*Vorgegebener Text*.
════════════════════
Der FDP-Fraktionsvize im Bundestag Rainer Brüderle kritisiert die "hemmungslose französische Machtpolitik". Auch Brüssel und die Euro-Länder sehen sich mit Sarkozys forschem Auftreten konfrontiert. Hinter seiner Formel von einer "intelligenten und dynamischen Anwendung des Stabilitätspakts" steht die Forderung, die von der EU auferlegte Etatdisziplin zu lockern.
Allerdings wurde Wirbelwind "Sarko" in Brüssel ein Nasenstüber verpasst: Er musste sich verpflichten, die Neuverschuldung in Frankreich wie vereinbart im Prinzip 2010 auf null zu fahren, nur im Notfall darf Paris dies auf 2012 verschieben. Auf Granit bei der Europäischen Zentralbank (EZB) wie bei den EU-Partnern stößt der Staatschef mit seinem Versuch, politisch Einfluss auf die EZB zu nehmen, um so einen schwächeren Euro-Kurs zwecks Ankurbelung der Exporte und niedrigere Zinsen zur Wachstumsförderung durchzusetzen. Doch Sarkozy gibt nicht auf: Finanzministerin Christine Lagarde soll nun einen "Dialog" mit der EZB aufnehmen, um zu einer gemeinsamen Wechselkursstrategie zu kommen.
Sarkozys eigentümliche Mischung aus knallharter nationaler Interessenpolitik, Protektionismus, staatlichem Dirigismus, Nachfragebelebung und Wirtschaftsliberalismus steht in gaullistischer Tradition. Auf dem Energiesektor lässt sich der Protektionismus anschaulich besichtigen. Der Stromgigant EdF expandiert andernorts und hält etwa beim deutschen EnBW-Konzern 45 Prozent, in Großbritannien hat die EdF über 350.000 Kunden gewonnen. Freilich sorgen Fallstricke dafür, dass der heimische Strommarkt trotz der von Brüssel vorgeschriebenen Öffnung weithin abgeschottet bleibt.
════════════════════
*Aufgaben*.
- A) Wer soll laut dem Text über Sarkozys Politik einen „Dialog“ mit der EZB aufnehmen?
- B) Zitieren Sie aus dem Text über Sarkozys Politik wortgetreu die Passage von „Der FDP-Fraktionsvize im“ bis einschließlich „Etatdisziplin zu lockern.“.
- C) Führen Sie den Text über Sarkozys Politik im Anschluss an seinen letzten Satz weiter.
Die Einträge sind eigenständiges Material und gehören nicht zum Text über Sarkozys Politik.
════════════════════
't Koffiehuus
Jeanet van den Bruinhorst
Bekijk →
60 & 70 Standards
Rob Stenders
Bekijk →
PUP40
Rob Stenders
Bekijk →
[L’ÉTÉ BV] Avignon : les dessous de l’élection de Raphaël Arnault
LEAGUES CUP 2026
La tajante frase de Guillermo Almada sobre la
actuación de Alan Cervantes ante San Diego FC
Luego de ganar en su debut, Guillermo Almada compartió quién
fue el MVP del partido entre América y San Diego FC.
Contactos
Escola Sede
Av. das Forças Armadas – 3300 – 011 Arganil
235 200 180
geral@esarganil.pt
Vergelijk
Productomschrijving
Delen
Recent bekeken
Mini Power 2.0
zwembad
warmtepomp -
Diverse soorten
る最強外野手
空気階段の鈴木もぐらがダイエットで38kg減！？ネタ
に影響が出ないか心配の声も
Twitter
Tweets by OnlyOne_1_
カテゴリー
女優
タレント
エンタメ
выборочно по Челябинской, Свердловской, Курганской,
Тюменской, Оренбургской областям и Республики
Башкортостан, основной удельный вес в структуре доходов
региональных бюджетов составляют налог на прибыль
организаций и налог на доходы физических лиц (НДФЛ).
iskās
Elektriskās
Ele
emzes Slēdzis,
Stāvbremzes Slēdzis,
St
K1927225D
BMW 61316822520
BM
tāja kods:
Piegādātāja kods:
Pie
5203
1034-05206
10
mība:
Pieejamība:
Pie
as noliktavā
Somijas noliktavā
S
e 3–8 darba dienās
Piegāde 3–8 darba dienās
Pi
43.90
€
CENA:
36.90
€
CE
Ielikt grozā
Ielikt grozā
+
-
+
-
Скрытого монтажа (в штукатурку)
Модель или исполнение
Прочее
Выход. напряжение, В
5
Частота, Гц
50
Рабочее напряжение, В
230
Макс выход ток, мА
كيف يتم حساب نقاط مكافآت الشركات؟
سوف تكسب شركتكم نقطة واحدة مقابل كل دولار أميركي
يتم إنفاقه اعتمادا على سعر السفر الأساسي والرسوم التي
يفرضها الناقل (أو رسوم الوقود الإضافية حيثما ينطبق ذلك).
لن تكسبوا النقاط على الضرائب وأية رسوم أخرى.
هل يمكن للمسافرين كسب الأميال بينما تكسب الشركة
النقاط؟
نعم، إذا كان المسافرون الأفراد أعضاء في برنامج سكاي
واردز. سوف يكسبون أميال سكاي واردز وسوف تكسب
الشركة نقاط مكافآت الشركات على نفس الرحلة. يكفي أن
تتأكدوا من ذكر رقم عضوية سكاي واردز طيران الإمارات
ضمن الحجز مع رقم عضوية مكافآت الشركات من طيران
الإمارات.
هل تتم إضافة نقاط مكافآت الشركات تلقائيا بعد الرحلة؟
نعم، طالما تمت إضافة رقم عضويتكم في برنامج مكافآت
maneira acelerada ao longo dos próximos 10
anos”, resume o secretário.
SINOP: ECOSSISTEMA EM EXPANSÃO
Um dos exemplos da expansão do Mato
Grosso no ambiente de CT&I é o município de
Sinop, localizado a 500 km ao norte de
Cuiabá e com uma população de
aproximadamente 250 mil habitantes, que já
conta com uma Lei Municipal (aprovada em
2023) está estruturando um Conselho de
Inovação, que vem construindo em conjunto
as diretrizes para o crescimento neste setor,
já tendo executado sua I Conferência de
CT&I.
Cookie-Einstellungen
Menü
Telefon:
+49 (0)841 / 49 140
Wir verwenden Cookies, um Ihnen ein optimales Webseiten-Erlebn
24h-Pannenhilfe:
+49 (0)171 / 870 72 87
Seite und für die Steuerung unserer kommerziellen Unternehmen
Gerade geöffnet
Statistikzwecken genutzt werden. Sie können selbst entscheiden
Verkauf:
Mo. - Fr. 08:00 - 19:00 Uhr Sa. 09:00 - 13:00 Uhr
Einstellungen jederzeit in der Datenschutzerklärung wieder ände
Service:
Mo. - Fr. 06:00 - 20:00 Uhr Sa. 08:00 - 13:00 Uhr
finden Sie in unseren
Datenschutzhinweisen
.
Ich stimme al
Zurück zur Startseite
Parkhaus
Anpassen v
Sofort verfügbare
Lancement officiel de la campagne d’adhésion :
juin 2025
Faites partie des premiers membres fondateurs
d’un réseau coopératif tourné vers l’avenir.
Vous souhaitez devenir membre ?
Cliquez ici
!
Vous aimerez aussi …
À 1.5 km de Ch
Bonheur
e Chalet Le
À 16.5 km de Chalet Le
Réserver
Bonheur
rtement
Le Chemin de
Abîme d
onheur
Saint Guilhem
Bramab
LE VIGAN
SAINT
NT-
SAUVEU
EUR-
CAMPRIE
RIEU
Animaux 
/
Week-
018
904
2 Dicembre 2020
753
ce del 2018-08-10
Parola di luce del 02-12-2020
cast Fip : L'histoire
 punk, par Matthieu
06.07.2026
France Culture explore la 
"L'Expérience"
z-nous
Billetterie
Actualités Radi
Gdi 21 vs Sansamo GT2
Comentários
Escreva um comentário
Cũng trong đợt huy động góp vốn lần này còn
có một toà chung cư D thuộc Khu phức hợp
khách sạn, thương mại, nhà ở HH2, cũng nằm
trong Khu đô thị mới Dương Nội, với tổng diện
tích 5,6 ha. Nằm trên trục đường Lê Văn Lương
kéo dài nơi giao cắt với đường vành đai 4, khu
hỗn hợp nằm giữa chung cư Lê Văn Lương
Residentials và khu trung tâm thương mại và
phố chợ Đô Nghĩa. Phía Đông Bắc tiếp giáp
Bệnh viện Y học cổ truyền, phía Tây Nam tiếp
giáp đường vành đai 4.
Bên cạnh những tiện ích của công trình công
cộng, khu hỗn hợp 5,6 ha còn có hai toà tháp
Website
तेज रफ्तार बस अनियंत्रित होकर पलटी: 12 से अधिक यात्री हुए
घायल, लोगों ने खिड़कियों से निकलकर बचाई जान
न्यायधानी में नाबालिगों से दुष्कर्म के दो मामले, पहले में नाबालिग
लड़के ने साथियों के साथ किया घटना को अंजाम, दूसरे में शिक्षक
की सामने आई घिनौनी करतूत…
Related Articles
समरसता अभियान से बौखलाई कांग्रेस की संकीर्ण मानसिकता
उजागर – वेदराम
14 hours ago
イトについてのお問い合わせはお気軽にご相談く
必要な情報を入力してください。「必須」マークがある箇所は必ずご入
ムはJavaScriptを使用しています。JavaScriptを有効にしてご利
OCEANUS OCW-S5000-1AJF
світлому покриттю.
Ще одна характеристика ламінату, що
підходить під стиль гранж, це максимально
════════════════════
*Antworten*.
- A) Finanzministerin Christine Lagarde.

- B)
Der FDP-Fraktionsvize im Bundestag Rainer Brüderle kritisiert die "hemmungslose französische Machtpolitik". Auch Brüssel und die Euro-Länder sehen sich mit Sarkozys forschem Auftreten konfrontiert. Hinter seiner Formel von einer "intelligenten und dynamischen Anwendung des Stabilitätspakts" steht die Forderung, die von der EU auferlegte Etatdisziplin zu lockern.

- C)
Fast keynesianisch mutet Sarkozys Parole von der Kaufkraftsteigerung an. Von Gehaltserhöhungen ist jedoch nicht die Rede. Stattdessen will der Präsident Unternehmer wie Arbeitnehmer von Abgaben auf Überstunden und auf den "SMIC" genannten Mindestlohn befreien, was die Nettoeinkünfte steigert. Das dürfte Arbeitgeber indes ermuntern, lieber billige Überstunden ("heures sup") anzuordnen statt Jobsuchende einzustellen. Auch droht die Zahl der "Smicards", die schon 17 Prozent aller Erwerbstätigen stellen, weiter zu steigen.
Abgabenbefreiungen reißen ebenso Milliardenlöcher in die Staatskasse wie diverse Steuergeschenke - weswegen ja Sarkozy die von der EU verlangte Etatdisziplin unterlaufen will. Über die wirtschaftsliberal inspirierten Steuersenkungen sagt der Publizist Alfred Grosser: "Sarkozy hat nie ein Hehl daraus gemacht, dass die Reichen bevorzugt werden." Vermögens- und Erbschaftsteuer sollen weitgehend abgeschafft, der Spitzensteuersatz reduziert, die Unternehmenssteuer vermindert werden: All das kommt besonders Bessergestellten zugute. Rock-Millionär Johnny Halliday, Steuerflüchtling in der Schweiz, hat unterdessen schon die Rückkehr in seine Heimat angekündigt.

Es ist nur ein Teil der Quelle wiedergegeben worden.